**Testo fornito**.
######

Giovedì 26 giugno, il
responsabile dell’ufficio per gli affari taiwanesi del governo cinese, Zhang
Zhijun, è sbarcato a Taipei e, nell’ambito di una visita ufficiale di quattro
giorni, ha incontrato il suo equivalente a Taiwan, Wang Yu-chi. L’incontro fa
seguito al primo round di colloqui tenutosi lo scorso febbraio a Nanjing,
quando il rappresentante taiwanese aveva accolto l’invito del governo cinese,
ponendo fine a 65 anni di rapporti tesi tra la Repubblica Popolare Cinese (PRC)
e la Repubblica di Cina (RoC).
Il percorso di riavvicinamento tra Cina e Taiwan, lentamente avviato sin dal
2008 sotto la presidenza taiwanese di Ma Ying Jeou, potrebbe essere approdato
ad una fase decisiva, a cominciare dalla definizione di stabili relazioni
commerciali. Nel corso degli ultimi anni, infatti, lo scopo principale dei
rappresentanti dei rispettivi Paesi è stato orientato verso una progressiva
intensificazione dei commerci che, nel 2014, ! hanno raggiunto un valore pari a
197 miliardi di dollari.
Il secondo meeting ufficiale tra Cina e Taiwan deve misurarsi, tuttavia, anche
con l’ostilità di buona parte dell’opinione pubblica taiwanese, da sempre molto
sensibile al tema dei rapporti con Pechino. Le manifestazioni di protesta
popolare verificatesi lunedì scorso dinanzi alla sede del Ministero per gli
affari cinesi di Taipei denotano come l’evoluzione dei rapporti sino-taiwanesi,
anche se sostenuta dagli ambienti imprenditoriali, deve confrontarsi con
l'opposizione della maggioranza della popolazione locale.

######

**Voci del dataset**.
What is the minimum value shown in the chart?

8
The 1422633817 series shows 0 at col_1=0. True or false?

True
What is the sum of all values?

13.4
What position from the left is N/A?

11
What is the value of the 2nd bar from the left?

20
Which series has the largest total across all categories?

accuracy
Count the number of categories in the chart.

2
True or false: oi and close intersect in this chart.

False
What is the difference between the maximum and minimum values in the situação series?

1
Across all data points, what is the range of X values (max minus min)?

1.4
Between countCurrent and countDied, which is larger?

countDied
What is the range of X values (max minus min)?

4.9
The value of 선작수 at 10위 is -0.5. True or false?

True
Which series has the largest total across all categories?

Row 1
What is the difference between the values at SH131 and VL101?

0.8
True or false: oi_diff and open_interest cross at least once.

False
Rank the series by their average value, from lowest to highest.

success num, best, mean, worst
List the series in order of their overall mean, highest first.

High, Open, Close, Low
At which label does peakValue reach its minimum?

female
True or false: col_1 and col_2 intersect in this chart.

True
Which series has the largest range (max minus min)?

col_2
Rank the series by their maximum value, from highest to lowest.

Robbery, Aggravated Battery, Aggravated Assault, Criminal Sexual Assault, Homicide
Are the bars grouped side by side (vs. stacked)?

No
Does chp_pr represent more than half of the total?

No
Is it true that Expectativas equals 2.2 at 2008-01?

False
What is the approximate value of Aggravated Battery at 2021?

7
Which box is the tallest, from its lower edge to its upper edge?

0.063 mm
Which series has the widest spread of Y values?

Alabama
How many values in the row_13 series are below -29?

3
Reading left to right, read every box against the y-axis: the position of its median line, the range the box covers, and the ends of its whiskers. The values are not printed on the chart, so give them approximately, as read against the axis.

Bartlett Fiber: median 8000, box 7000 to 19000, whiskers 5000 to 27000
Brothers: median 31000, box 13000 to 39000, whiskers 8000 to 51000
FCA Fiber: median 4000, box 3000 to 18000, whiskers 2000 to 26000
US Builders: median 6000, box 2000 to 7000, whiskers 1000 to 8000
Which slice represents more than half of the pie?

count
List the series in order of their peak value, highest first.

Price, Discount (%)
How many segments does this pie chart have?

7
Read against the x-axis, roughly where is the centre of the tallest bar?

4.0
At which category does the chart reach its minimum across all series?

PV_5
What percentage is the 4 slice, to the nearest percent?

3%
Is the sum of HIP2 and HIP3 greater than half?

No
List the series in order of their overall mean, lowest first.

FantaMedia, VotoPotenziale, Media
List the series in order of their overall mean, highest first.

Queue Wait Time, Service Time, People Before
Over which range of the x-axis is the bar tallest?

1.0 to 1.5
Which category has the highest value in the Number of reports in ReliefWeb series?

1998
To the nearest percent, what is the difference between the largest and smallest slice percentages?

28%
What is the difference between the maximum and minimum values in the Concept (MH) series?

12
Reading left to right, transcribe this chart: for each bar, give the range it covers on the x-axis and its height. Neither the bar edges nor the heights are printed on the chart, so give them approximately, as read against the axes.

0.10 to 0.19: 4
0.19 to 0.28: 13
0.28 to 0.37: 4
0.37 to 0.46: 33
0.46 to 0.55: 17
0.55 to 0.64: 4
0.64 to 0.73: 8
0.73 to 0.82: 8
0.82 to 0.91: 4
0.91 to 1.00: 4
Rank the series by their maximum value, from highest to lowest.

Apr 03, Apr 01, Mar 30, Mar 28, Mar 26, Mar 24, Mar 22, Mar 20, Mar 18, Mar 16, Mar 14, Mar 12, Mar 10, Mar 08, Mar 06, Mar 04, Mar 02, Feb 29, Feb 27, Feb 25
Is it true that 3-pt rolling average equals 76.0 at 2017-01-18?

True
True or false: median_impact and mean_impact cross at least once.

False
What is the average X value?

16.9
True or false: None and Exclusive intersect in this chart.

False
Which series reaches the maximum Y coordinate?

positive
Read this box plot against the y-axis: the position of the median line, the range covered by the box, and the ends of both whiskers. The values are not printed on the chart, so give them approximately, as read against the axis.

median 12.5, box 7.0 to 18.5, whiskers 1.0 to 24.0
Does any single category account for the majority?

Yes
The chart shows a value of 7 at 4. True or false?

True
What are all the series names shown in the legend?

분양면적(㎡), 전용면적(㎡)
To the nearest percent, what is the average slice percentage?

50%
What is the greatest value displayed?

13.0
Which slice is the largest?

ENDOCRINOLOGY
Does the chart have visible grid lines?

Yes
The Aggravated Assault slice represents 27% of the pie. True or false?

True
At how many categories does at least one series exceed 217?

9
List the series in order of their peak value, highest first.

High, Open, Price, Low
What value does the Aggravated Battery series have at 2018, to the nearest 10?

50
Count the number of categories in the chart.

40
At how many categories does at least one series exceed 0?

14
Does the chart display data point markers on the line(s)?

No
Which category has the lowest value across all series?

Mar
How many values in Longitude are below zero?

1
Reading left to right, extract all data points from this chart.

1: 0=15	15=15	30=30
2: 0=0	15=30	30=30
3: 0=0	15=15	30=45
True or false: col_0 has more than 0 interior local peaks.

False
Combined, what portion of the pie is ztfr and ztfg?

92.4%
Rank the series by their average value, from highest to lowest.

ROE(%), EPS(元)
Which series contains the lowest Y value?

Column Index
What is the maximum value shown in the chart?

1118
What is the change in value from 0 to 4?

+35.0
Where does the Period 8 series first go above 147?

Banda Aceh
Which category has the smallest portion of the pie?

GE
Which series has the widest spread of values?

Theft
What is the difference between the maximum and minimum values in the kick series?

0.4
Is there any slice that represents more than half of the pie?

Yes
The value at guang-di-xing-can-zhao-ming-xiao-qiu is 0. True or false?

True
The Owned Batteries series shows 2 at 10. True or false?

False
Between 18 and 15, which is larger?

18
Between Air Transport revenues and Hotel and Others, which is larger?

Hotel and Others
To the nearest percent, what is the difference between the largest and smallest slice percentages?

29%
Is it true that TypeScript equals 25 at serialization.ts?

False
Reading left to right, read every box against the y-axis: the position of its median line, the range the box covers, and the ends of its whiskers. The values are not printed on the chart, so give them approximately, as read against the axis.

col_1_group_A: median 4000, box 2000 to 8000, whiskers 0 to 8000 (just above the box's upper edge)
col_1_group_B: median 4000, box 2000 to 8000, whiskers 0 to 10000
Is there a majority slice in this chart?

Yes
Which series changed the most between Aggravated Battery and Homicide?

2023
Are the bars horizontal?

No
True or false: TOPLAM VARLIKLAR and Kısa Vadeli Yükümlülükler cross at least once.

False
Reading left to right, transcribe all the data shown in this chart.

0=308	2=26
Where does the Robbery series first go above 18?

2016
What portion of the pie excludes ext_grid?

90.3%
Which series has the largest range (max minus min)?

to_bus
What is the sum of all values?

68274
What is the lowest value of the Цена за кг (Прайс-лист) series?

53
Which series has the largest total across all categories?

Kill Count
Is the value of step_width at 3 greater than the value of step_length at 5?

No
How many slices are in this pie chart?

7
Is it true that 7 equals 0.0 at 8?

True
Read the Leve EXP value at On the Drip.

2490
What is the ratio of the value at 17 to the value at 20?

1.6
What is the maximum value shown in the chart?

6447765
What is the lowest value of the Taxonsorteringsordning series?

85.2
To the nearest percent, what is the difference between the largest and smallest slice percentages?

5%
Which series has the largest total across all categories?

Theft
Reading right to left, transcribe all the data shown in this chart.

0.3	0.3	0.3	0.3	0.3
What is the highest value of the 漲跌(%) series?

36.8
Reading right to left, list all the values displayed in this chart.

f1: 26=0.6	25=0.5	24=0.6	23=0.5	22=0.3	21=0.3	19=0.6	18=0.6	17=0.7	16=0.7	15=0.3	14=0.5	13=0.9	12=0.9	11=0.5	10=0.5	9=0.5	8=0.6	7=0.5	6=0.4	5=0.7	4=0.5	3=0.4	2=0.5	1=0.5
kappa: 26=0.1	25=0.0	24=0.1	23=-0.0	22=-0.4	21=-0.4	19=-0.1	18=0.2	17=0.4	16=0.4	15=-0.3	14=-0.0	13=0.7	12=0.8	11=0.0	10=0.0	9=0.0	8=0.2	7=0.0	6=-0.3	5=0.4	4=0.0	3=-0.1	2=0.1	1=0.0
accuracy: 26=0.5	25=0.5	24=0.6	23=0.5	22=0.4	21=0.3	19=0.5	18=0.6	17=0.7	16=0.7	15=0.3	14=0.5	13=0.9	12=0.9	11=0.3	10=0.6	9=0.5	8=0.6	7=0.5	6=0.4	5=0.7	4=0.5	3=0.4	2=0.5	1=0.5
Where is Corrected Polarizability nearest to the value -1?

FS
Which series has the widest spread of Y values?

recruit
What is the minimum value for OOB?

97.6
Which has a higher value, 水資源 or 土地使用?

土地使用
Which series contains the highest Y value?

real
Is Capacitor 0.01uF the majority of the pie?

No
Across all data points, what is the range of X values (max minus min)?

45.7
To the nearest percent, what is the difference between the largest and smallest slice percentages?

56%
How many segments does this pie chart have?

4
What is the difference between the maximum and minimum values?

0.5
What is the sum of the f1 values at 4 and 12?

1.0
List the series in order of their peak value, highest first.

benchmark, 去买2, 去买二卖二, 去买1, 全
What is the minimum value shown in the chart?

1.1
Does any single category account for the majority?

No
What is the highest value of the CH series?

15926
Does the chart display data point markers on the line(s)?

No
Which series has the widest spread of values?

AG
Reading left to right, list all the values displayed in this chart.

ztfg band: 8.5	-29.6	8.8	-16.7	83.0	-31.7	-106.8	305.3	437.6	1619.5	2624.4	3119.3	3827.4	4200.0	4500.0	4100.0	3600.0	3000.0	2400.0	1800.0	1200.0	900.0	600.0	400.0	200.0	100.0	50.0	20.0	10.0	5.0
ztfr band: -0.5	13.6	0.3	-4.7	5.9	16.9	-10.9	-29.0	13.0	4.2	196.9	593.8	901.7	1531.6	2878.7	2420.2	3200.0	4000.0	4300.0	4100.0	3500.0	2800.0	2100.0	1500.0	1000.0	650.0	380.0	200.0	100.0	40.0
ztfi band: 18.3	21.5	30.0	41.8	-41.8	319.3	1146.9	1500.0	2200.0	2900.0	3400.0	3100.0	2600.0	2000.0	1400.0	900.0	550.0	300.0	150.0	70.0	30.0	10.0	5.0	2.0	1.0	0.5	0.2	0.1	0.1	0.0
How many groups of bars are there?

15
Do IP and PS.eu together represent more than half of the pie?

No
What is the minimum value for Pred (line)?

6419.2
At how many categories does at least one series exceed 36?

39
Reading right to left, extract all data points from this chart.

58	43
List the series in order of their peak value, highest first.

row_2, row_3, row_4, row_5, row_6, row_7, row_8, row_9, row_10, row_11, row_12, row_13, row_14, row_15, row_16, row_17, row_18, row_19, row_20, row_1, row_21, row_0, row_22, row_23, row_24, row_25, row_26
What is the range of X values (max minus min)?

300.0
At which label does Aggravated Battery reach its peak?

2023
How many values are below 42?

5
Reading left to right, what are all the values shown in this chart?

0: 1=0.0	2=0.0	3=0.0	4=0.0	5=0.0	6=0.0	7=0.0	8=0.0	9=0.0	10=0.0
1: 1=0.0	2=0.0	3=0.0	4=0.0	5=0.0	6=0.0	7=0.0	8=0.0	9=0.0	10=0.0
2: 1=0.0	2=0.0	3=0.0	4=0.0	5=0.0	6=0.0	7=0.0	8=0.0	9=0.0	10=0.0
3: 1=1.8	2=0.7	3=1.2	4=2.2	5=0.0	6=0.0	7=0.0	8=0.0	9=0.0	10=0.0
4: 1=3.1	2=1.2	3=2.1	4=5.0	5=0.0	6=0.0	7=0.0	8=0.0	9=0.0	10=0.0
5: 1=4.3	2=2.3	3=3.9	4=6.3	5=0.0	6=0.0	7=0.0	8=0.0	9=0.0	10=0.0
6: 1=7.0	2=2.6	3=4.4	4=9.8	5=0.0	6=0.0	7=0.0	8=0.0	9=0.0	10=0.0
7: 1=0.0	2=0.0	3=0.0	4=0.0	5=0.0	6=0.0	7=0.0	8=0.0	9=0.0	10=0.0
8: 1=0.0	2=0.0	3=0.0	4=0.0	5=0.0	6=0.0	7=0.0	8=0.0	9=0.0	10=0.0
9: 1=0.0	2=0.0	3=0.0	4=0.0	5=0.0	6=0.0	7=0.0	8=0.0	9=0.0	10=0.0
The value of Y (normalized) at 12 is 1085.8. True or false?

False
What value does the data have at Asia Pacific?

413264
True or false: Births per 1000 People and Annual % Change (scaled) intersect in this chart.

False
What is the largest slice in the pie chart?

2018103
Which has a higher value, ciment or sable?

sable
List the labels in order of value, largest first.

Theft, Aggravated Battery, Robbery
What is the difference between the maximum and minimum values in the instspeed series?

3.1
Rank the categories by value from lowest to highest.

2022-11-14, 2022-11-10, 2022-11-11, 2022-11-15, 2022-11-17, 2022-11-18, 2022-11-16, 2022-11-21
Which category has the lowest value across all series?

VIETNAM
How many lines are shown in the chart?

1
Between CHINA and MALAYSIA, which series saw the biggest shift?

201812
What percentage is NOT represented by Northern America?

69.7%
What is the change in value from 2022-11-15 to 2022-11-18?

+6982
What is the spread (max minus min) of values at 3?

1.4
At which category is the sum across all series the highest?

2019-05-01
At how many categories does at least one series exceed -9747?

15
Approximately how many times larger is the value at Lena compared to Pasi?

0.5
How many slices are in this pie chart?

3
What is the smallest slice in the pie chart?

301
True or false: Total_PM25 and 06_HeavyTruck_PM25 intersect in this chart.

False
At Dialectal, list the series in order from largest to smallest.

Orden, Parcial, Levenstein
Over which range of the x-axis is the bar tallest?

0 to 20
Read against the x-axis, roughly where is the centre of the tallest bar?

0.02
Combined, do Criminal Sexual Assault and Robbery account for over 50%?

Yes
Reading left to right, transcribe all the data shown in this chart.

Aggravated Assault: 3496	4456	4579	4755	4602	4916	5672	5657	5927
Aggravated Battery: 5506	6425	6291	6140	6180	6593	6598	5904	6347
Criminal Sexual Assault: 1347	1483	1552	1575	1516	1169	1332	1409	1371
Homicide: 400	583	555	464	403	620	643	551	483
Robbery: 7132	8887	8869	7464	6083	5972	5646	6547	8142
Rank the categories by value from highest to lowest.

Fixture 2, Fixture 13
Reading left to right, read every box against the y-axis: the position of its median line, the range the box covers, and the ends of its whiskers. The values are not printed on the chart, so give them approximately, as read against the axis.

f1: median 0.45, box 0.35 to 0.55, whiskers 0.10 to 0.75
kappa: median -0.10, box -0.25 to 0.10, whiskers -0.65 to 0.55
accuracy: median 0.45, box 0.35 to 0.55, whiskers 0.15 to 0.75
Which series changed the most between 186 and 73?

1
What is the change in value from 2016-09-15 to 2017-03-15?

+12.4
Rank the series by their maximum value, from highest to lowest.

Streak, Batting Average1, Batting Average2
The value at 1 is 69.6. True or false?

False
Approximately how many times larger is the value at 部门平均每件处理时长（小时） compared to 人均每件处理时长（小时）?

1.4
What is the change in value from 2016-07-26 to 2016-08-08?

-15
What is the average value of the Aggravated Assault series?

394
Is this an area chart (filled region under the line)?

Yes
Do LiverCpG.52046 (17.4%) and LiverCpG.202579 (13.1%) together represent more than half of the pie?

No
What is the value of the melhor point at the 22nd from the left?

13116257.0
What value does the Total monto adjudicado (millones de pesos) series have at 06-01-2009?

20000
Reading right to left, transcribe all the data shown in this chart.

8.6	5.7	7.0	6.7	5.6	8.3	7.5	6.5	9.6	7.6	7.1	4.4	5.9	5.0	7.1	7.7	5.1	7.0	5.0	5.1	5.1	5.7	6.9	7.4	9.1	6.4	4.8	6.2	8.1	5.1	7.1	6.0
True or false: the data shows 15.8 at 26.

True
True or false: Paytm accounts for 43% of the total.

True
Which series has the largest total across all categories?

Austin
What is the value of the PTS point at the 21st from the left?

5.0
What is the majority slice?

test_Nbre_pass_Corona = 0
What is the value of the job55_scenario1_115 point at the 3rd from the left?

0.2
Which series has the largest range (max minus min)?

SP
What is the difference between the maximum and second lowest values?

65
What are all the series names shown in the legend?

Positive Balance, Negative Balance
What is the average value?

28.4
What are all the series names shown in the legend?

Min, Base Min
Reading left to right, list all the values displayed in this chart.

######

**Compito**. Traduci in inglese questa frase del testo sull'incontro tra Cina e Taiwan: "Il secondo meeting ufficiale tra Cina e Taiwan deve misurarsi, tuttavia, anche con l’ostilità di buona parte dell’opinione pubblica taiwanese, da sempre molto sensibile al tema dei rapporti con Pechino." Ci si basi unicamente sul testo.

**Risposta**. The second official meeting between China and Taiwan must, however, also contend with the hostility of a large part of Taiwanese public opinion, which has always been very sensitive to the issue of relations with Beijing.